### Directions for this task:
Go to the line holding "Elon Musk avait" in the entries below and write out exactly every line down to and including the line holding "Mercredi, l’entrepreneur est".

Saved data entries:

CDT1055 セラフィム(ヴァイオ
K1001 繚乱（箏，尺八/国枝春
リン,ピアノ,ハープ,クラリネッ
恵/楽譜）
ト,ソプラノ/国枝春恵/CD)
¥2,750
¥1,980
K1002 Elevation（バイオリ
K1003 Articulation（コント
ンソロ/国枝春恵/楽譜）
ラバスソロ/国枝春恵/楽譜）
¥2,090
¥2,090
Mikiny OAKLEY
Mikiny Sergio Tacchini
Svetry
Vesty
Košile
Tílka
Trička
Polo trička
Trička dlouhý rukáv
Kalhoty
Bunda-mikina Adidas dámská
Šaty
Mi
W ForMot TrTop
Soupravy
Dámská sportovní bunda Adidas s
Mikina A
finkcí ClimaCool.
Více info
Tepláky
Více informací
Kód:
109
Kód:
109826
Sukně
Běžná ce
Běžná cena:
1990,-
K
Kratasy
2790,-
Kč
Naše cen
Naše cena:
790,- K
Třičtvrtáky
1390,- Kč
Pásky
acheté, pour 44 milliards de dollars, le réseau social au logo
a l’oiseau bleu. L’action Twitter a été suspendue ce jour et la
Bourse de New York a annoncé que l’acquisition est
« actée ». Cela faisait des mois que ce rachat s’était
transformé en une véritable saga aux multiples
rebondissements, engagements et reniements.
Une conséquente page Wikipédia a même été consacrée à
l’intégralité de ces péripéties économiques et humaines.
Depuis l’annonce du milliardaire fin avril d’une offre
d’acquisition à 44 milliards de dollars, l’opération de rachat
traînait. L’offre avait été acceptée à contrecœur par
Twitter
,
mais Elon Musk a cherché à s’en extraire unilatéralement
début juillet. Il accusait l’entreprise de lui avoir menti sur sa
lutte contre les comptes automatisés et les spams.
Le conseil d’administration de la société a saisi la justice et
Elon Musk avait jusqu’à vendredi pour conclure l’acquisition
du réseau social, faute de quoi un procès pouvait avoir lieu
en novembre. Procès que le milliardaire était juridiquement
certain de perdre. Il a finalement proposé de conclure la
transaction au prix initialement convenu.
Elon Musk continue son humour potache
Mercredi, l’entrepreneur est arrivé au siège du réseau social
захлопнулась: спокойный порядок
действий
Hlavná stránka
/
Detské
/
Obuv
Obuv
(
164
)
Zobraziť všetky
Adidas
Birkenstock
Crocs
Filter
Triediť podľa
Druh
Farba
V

### Response to this exercise:
Elon Musk avait jusqu’à vendredi pour conclure l’acquisition
du réseau social, faute de quoi un procès pouvait avoir lieu
en novembre. Procès que le milliardaire était juridiquement
certain de perdre. Il a finalement proposé de conclure la
transaction au prix initialement convenu.
Elon Musk continue son humour potache
Mercredi, l’entrepreneur est arrivé au siège du réseau social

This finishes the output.